Le
milliardaire Enstenov Khalinek est non seulement un financier, un
négociant en art, mais il se veut aussi mécène, découvreur de
génies. Grâce à son aide financière, il a permis à l’artiste
Stendriëk Börgen, un peintre atypique, inclassable, de ne pas
apparaître pendant dix ans, de se consacrer exclusivement à son
art, de ne rien révéler de son œuvre et de son génie.
Le
temps est venu de dévoiler au public l’oeuvre magistrale de
l’artiste. Exposées au Titanium Palace, le temple de l’art
imaginé par Khalinek, les 3267 toiles du peintre suscitent émotions,
interrogations et effrois.
Börgen
apparaît comme le plus beau spécimen d’écorché vif, le plus
exceptionnel névrosé, un artiste autiste, un magnifique
psychotique, un pathétique paranoïaque, un apôtre du délire
schizophrénique, une personnalité d’exception, un génie sans
commune mesure.
Quant
à Khalinek, outre le fait qu’il n’accepte aucune interview, ne
se livre jamais à quiconque, il ne possède apparemment pas le
vaniteux désir d’être admiré.

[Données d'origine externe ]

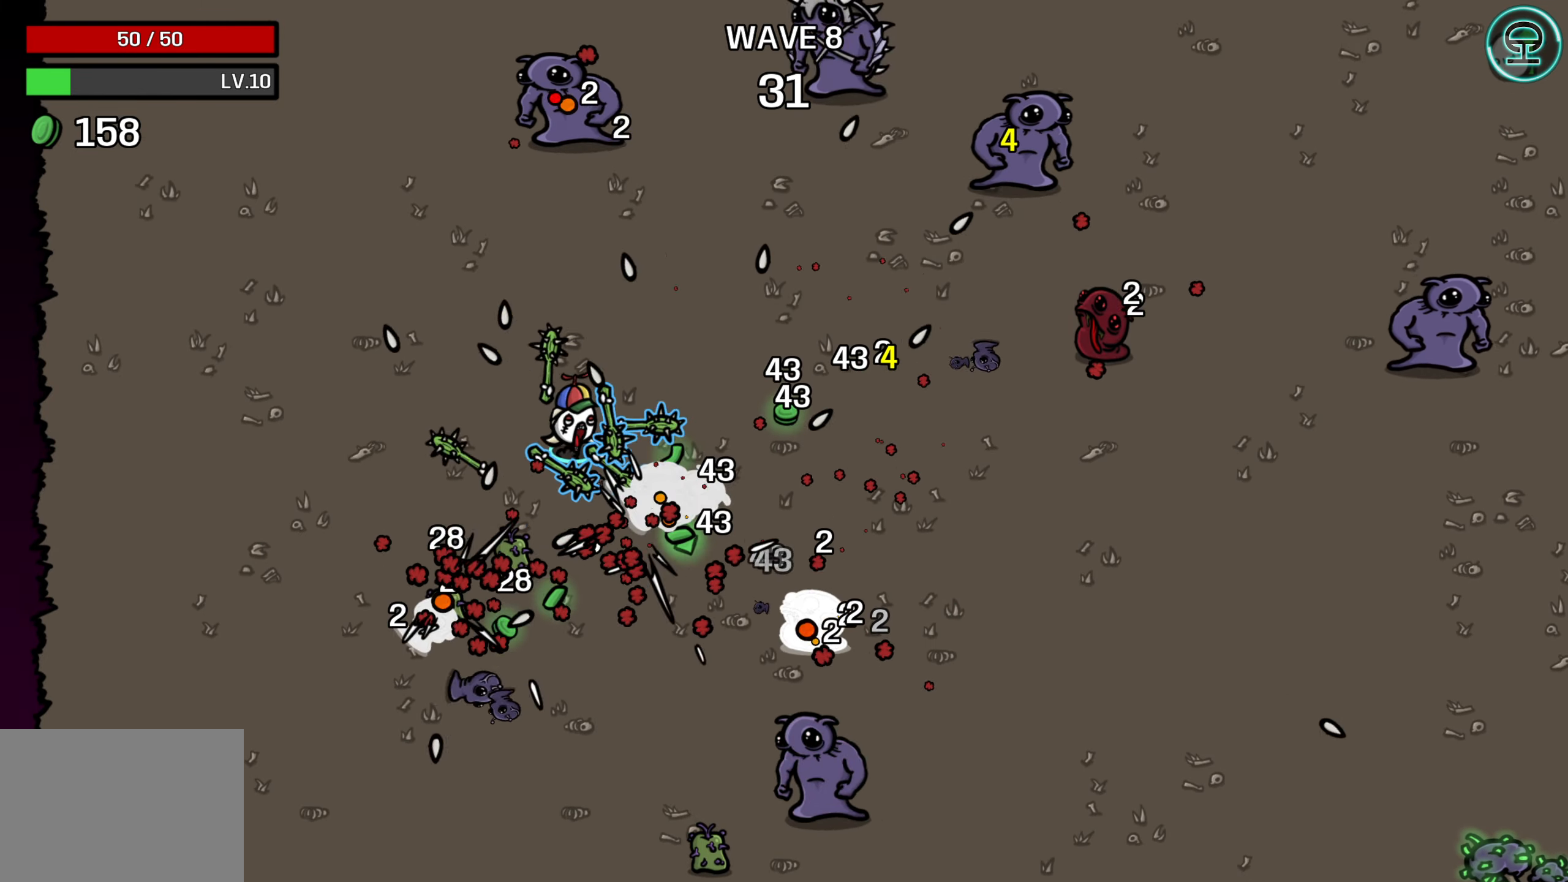
{"buttons": [], "left_stick": "right", "right_stick": "center", "events": [[33, "left_stick", "up-right"], [300, "left_stick", "right"]]}
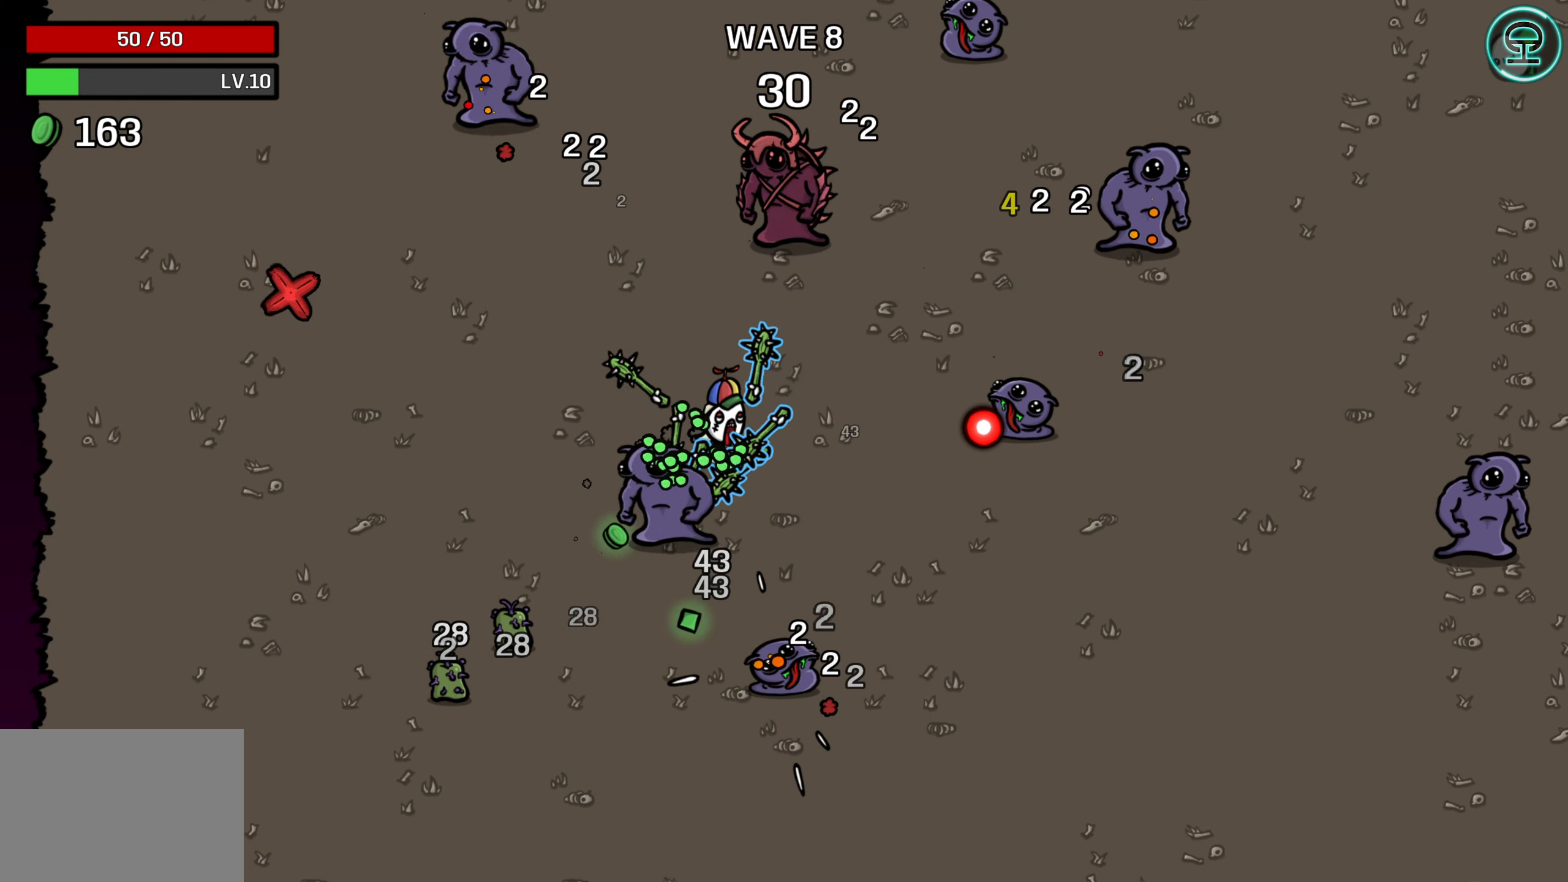
{"buttons": [], "left_stick": "down", "right_stick": "center", "events": [[67, "left_stick", "down-right"], [233, "left_stick", "down"]]}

Autant sa puissance financière,
intellectuelle et politique est développée, autant son
égocentrisme, son autosatisfaction, son narcissisme sont en
apparence atrophiés.
L’intérêt
des médias centré au départ sur l’oeuvre de l’artiste, se
transforme rapidement et vise plutôt des points de détail de son
travail. On n’hésite pas à évoquer le côté malsain et
malveillant de ses toiles et à lui demander des explications :
se justifier sur la réalisation de portraits de disparus, révéler
sa technique picturale, ainsi que la composition de la matière qu’il
utilise.
Anna
James, journaliste au Times Magazine, va aussi croiser la route de
Börgen et de Khalinek. Sa clairvoyance est à l’origine de son
enlèvement et de l’obligation qui lui est imposée d’écrire la
biographie de l’artiste.
Ces
trois personnages que l’on côtoie tout au long du récit ont tous
un problème psychologique tant leur comportement paraît dérangeant,
anormal, écoeurant. La confiance et la sympathie qu’ils suscitent
chez autrui et le sentiment positif développé à l’égard
d’autrui expliquent clairement le syndrome de Stockholm évoqué
dans le titre du livre.
Doit-on
tout accepter au nom de l’Art sous prétexte qu’il n’a aucune
limite ? Condamner un artiste peut-il aller de pair avec la
reconnaissance de son Art ? Telles sont les questions que l’on
est amené à se poser durant cette lecture.
Philémon
Le Bellégard signe un thriller psychologique qui ne manque pas
d’originalité, tout en délaissant les codes habituels du
thriller. Ici il n’est pas question de twists, ni de grosses
interrogations. Les personnages sont placés dès le départ, leur
rôle connu, et l’addiction naît de l’envie de savoir jusqu’où
vont aller l’artiste et le milliardaire pour assouvir la soif de
création de l’un et son rôle de mécène pour l’autre. On
assiste avec dégoût au fil des chapitres au développement de
l’Oeuvre, à la montée en puissance de la folie créatrice d’un
personnage, à la fois génie surhumain et monstre déshumanisé,
qui devient ingérable.
Une
histoire de pacte, de peinture et de passion, au dénouement
pitoyable et tragique.
Il y avait également cette relation si particulière avec Enstenov Khalinek, qu'elle commençait à identifier, à nommer relation amoureuse, une sorte de syndrome de Stockholm, doublé d'une attraction sexuelle intense, triplé d'une admiration trouble pour cet homme au passé opaque et au pouvoir immense, quadruplé d'une intelligence et d'un machivélisme fascinants, quintuplé d'une envie d'être protégée et dominée, sextuplé d'elle ne savait trop quoi, septuplé, octuplé, nonuplé, décuplé par l'isolement forcé et le rapprochement inéluctable de deux êtres qui ne demandent qu'à exprimer leurs sentiments, qu'à expulser leurs stress et à s'abandonner, une fois n'est pas coutume, aux plaisirs charnels.